● **Assignment**
Exactness is required. Restate every entry as written.

● **Exercise data**
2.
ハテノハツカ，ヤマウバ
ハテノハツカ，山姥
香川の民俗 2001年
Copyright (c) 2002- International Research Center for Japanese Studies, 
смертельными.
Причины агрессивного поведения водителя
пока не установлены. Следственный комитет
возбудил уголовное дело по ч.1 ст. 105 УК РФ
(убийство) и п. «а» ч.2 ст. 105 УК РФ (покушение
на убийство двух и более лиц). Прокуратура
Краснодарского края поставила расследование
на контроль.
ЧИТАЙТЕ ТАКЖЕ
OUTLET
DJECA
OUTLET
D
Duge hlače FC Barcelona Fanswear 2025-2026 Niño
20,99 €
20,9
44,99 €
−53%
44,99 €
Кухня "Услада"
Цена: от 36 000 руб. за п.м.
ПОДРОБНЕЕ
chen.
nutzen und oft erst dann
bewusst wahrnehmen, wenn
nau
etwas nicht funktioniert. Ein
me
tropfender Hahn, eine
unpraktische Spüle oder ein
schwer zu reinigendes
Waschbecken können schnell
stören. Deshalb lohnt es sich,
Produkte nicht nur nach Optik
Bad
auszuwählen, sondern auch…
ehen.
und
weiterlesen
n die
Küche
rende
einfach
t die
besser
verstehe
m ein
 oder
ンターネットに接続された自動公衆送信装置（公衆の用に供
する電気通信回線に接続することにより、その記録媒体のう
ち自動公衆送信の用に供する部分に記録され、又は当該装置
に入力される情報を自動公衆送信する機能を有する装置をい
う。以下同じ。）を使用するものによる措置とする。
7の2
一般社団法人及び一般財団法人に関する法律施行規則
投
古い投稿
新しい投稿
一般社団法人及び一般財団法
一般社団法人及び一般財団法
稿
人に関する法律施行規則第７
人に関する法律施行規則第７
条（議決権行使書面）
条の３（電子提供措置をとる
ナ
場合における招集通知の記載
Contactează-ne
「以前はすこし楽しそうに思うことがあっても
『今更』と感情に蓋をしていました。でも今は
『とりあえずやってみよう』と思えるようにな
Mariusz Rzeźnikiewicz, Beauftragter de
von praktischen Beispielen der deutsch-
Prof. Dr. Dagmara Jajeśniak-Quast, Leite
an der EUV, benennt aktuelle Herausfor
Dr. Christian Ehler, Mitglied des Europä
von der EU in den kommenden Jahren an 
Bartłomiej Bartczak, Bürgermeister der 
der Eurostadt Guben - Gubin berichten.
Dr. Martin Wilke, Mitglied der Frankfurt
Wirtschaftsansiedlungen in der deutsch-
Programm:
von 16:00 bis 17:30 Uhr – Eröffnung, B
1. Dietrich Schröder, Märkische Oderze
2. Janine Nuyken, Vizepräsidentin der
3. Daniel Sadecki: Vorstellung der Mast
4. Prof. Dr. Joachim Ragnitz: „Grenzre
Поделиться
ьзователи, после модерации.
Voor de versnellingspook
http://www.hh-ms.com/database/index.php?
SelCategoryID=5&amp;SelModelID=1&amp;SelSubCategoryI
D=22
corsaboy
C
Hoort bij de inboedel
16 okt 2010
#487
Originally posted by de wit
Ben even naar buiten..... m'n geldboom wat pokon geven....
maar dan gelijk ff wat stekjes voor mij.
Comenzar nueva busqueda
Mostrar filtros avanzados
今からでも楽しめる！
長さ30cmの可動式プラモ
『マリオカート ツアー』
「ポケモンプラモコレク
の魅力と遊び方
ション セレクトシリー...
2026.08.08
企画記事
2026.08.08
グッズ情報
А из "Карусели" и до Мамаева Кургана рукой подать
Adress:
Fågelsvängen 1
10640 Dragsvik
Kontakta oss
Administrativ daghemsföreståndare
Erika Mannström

● **Output for this task**
2.
ハテノハツカ，ヤマウバ
ハテノハツカ，山姥
香川の民俗 2001年
Copyright (c) 2002- International Research Center for Japanese Studies, 
смертельными.
Причины агрессивного поведения водителя
пока не установлены. Следственный комитет
возбудил уголовное дело по ч.1 ст. 105 УК РФ
(убийство) и п. «а» ч.2 ст. 105 УК РФ (покушение
на убийство двух и более лиц). Прокуратура
Краснодарского края поставила расследование
на контроль.
ЧИТАЙТЕ ТАКЖЕ
OUTLET
DJECA
OUTLET
D
Duge hlače FC Barcelona Fanswear 2025-2026 Niño
20,99 €
20,9
44,99 €
−53%
44,99 €
Кухня "Услада"
Цена: от 36 000 руб. за п.м.
ПОДРОБНЕЕ
chen.
nutzen und oft erst dann
bewusst wahrnehmen, wenn
nau
etwas nicht funktioniert. Ein
me
tropfender Hahn, eine
unpraktische Spüle oder ein
schwer zu reinigendes
Waschbecken können schnell
stören. Deshalb lohnt es sich,
Produkte nicht nur nach Optik
Bad
auszuwählen, sondern auch…
ehen.
und
weiterlesen
n die
Küche
rende
einfach
t die
besser
verstehe
m ein
 oder
ンターネットに接続された自動公衆送信装置（公衆の用に供
する電気通信回線に接続することにより、その記録媒体のう
ち自動公衆送信の用に供する部分に記録され、又は当該装置
に入力される情報を自動公衆送信する機能を有する装置をい
う。以下同じ。）を使用するものによる措置とする。
7の2
一般社団法人及び一般財団法人に関する法律施行規則
投
古い投稿
新しい投稿
一般社団法人及び一般財団法
一般社団法人及び一般財団法
稿
人に関する法律施行規則第７
人に関する法律施行規則第７
条（議決権行使書面）
条の３（電子提供措置をとる
ナ
場合における招集通知の記載
Contactează-ne
「以前はすこし楽しそうに思うことがあっても
『今更』と感情に蓋をしていました。でも今は
『とりあえずやってみよう』と思えるようにな
Mariusz Rzeźnikiewicz, Beauftragter de
von praktischen Beispielen der deutsch-
Prof. Dr. Dagmara Jajeśniak-Quast, Leite
an der EUV, benennt aktuelle Herausfor
Dr. Christian Ehler, Mitglied des Europä
von der EU in den kommenden Jahren an 
Bartłomiej Bartczak, Bürgermeister der 
der Eurostadt Guben - Gubin berichten.
Dr. Martin Wilke, Mitglied der Frankfurt
Wirtschaftsansiedlungen in der deutsch-
Programm:
von 16:00 bis 17:30 Uhr – Eröffnung, B
1. Dietrich Schröder, Märkische Oderze
2. Janine Nuyken, Vizepräsidentin der
3. Daniel Sadecki: Vorstellung der Mast
4. Prof. Dr. Joachim Ragnitz: „Grenzre
Поделиться
ьзователи, после модерации.
Voor de versnellingspook
http://www.hh-ms.com/database/index.php?
SelCategoryID=5&amp;SelModelID=1&amp;SelSubCategoryI
D=22
corsaboy
C
Hoort bij de inboedel
16 okt 2010
#487
Originally posted by de wit
Ben even naar buiten..... m'n geldboom wat pokon geven....
maar dan gelijk ff wat stekjes voor mij.
Comenzar nueva busqueda
Mostrar filtros avanzados
今からでも楽しめる！
長さ30cmの可動式プラモ
『マリオカート ツアー』
「ポケモンプラモコレク
の魅力と遊び方
ション セレクトシリー...
2026.08.08
企画記事
2026.08.08
グッズ情報
А из "Карусели" и до Мамаева Кургана рукой подать
Adress:
Fågelsvängen 1
10640 Dragsvik
Kontakta oss
Administrativ daghemsföreståndare
Erika Mannström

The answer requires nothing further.